Oh dear. The Home Office have had to point out to the City of York council that anti-fracking groups are not ‘extremists’ and should not be funnelled into the PREVENT programme.
This is an excellent example of the ‘slippery slope’ or ‘boiling the frog’ problem that is so eloquently expressed in Pastor Martin Neimöller’s famous poem which begins ‘First they came for the socialists…’
Laws enacted for a narrow purpose are often deployed more widely in ways that are illiberal and a threat to our civil liberties. For example, the UK law that criminalises ‘grossly offensive’ messages sent online were enacted in 2003 (before the rise of social media) and intended to stop people sending hate mail via email or fax. But now it is being used to criminalise offensive comedians and harass outspoken student activists.
Earlier this year I was criticised when I expressed concern that the racist Britain First group had been banned from Facebook. Despite that group’s hideous politics, I think it is problematic that a corporation in a different country can unilaterally decide who can participate in British political discourse. The same mechanisms have already been used to suppress pro-Palestinian Facebook groups, and I have no doubt they will also be deployed against activists on both sides of contentious political issues (such as Israel/Palestine, transgender rights, and abortion rights).
What is particularly noteworthy about the City of York story is that it is local government who are engaging in over-reach. So often, when an illiberal law is enacted, the rhetoric against it is all about what central government might do. Civil liberties campaigners conjure images of a malevolent Home Secretary abusing their power to target political opponents. But that is not where the slippery slope begins. Home Office officials and those working within the CPS actually have a healthy sense of how some laws can affect civil liberties (not least because they have to sit in meetings with free speech activists like me banging on about it).
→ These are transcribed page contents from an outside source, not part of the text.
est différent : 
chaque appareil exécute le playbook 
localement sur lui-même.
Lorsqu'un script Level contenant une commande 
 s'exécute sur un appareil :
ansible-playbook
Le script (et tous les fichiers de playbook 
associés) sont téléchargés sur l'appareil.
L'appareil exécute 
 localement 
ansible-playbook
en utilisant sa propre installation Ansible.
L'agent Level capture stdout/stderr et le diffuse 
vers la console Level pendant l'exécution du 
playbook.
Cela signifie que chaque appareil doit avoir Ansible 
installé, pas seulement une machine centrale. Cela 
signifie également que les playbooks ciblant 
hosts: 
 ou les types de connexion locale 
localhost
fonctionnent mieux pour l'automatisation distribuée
Instead, the erosion of civil liberties often happen at the local level, away from central government, where there is less media scrutiny, less training in and understanding of rights issues, and (frankly) less pressure from civil liberties NGOs. The numbers of those affected by any particular rights violation are smaller too. A few people here, a single person there. So we don’t notice, and we don’t speak up.
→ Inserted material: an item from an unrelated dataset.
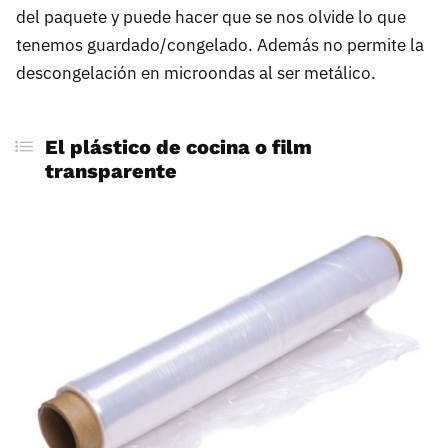
del paquete y puede hacer que se nos olvide lo que
tenemos guardado/congelado. Además no permite la
descongelación en microondas al ser metálico.
El plástico de cocina o film
transparente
But of course there are lots of local councils, and many other organisations delivering services and making decisions that affect our lives. So these ‘small’ violations of our liberties amount to a large erosion of our rights in aggregate. This is why it is incumbent upon us to speak up whenever we see even the smallest incursion on our rights, however small. This is why (in my opinion) it should be part of the mandate of rights organisations to respond to even the tiniest encroachment onto human rights. We have to stand guard at the top of the slippery slope.


Photo: Families Against Fracking protest, 12, July 2017. Three generations of Lancashire family, including 19 year old Granddaughter and 73 year old Grandmother, blockade Cuadrilla’s proposed fracking site. Photo by Reclaim The Power on Flickr (Creative Commons)
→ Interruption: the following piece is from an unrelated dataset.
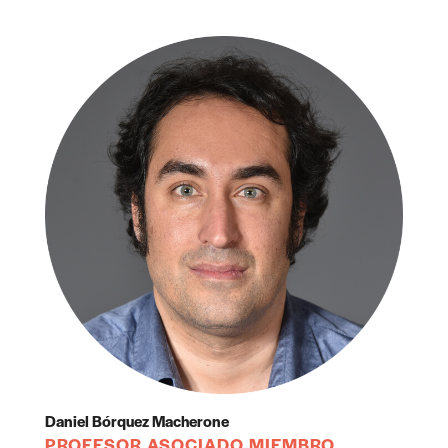
Daniel Bórquez Macherone
PROFESOR ASOCIADO MIEMBRO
One Reply to “The Neimöllerisation of PREVENT”

  1. I Totally understand the demonstrations and support reasonable protest, however i know the hauliers who have done a lot of deliveries into the yorkshire fracking sites and i can understand the ‘extremist’ label. Cyclists cycling dangerously in from of HGV trucks, stopping in their front blind spot leaves drivers fearing they have killed someone (Bear in mind these drivers may well be angencied in at the last minute and may not know who they are delivering to until they arrive, if they refuse to continue at that point they probably wont’ be employed by the agency again any time soon). They also sent groups of people to threaten and intimidate the haulier at their yard in Liverpool. I appreciate this is a minority of protesters involved in action like this but this sort of protest is not fair or civil – especially when its a subcontractor who makes pennies from a job like this and not some big oil business. It makes the label ‘extremist’ much easier to apply when people are sharing similar stories. They are simply trying to harass and intimidate normal hardworking people. Unfortunately i fear this sort of action ends up putting more people against the cause than support it.